WHAT THE TASK REQUIRES: Output each entry in full so that the result matches the data exactly.

Stored data

__________

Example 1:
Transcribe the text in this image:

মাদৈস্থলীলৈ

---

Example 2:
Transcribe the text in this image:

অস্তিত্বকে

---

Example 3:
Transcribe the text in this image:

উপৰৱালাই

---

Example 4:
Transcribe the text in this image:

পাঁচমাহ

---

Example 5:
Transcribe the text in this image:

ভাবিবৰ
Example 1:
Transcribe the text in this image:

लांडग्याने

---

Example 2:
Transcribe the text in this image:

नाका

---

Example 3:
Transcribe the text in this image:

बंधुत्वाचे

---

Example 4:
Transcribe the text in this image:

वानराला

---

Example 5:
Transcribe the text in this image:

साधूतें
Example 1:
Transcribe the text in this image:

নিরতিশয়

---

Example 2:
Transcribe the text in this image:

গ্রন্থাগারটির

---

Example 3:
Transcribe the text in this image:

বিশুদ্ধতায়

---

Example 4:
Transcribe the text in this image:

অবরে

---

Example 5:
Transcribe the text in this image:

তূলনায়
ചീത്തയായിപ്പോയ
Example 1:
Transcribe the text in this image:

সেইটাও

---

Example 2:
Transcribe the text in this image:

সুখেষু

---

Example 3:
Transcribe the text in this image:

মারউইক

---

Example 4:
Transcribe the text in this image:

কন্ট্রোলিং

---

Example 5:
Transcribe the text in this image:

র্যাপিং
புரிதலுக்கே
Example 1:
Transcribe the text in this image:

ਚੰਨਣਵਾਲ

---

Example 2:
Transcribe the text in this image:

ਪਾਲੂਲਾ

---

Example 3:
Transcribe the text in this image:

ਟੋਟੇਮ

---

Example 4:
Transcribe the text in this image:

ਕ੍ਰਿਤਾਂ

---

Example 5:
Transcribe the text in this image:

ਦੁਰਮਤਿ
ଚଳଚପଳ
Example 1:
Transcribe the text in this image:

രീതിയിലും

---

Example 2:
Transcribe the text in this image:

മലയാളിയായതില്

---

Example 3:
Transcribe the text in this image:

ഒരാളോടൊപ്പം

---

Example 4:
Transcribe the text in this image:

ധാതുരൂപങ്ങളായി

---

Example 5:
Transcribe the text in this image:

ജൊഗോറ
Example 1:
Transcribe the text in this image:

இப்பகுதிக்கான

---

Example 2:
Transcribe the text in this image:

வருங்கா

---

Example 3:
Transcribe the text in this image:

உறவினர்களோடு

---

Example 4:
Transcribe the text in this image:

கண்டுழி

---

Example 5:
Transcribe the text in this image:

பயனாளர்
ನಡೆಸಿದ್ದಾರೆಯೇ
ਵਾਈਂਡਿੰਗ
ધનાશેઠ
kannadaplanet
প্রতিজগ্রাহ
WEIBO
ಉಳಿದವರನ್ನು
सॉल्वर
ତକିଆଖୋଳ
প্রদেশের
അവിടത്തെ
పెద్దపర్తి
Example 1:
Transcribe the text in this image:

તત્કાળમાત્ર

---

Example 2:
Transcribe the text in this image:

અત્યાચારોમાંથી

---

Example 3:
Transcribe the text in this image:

__________

RESULT OF THIS TASK:
Example 1:
Transcribe the text in this image:

মাদৈস্থলীলৈ

---

Example 2:
Transcribe the text in this image:

অস্তিত্বকে

---

Example 3:
Transcribe the text in this image:

উপৰৱালাই

---

Example 4:
Transcribe the text in this image:

পাঁচমাহ

---

Example 5:
Transcribe the text in this image:

ভাবিবৰ
Example 1:
Transcribe the text in this image:

लांडग्याने

---

Example 2:
Transcribe the text in this image:

नाका

---

Example 3:
Transcribe the text in this image:

बंधुत्वाचे

---

Example 4:
Transcribe the text in this image:

वानराला

---

Example 5:
Transcribe the text in this image:

साधूतें
Example 1:
Transcribe the text in this image:

নিরতিশয়

---

Example 2:
Transcribe the text in this image:

গ্রন্থাগারটির

---

Example 3:
Transcribe the text in this image:

বিশুদ্ধতায়

---

Example 4:
Transcribe the text in this image:

অবরে

---

Example 5:
Transcribe the text in this image:

তূলনায়
ചീത്തയായിപ്പോയ
Example 1:
Transcribe the text in this image:

সেইটাও

---

Example 2:
Transcribe the text in this image:

সুখেষু

---

Example 3:
Transcribe the text in this image:

মারউইক

---

Example 4:
Transcribe the text in this image:

কন্ট্রোলিং

---

Example 5:
Transcribe the text in this image:

র্যাপিং
புரிதலுக்கே
Example 1:
Transcribe the text in this image:

ਚੰਨਣਵਾਲ

---

Example 2:
Transcribe the text in this image:

ਪਾਲੂਲਾ

---

Example 3:
Transcribe the text in this image:

ਟੋਟੇਮ

---

Example 4:
Transcribe the text in this image:

ਕ੍ਰਿਤਾਂ

---

Example 5:
Transcribe the text in this image:

ਦੁਰਮਤਿ
ଚଳଚପଳ
Example 1:
Transcribe the text in this image:

രീതിയിലും

---

Example 2:
Transcribe the text in this image:

മലയാളിയായതില്

---

Example 3:
Transcribe the text in this image:

ഒരാളോടൊപ്പം

---

Example 4:
Transcribe the text in this image:

ധാതുരൂപങ്ങളായി

---

Example 5:
Transcribe the text in this image:

ജൊഗോറ
Example 1:
Transcribe the text in this image:

இப்பகுதிக்கான

---

Example 2:
Transcribe the text in this image:

வருங்கா

---

Example 3:
Transcribe the text in this image:

உறவினர்களோடு

---

Example 4:
Transcribe the text in this image:

கண்டுழி

---

Example 5:
Transcribe the text in this image:

பயனாளர்
ನಡೆಸಿದ್ದಾರೆಯೇ
ਵਾਈਂਡਿੰਗ
ધનાશેઠ
kannadaplanet
প্রতিজগ্রাহ
WEIBO
ಉಳಿದವರನ್ನು
सॉल्वर
ତକିଆଖୋଳ
প্রদেশের
അവിടത്തെ
పెద్దపర్తి
Example 1:
Transcribe the text in this image:

તત્કાળમાત્ર

---

Example 2:
Transcribe the text in this image:

અત્યાચારોમાંથી

---

Example 3:
Transcribe the text in this image:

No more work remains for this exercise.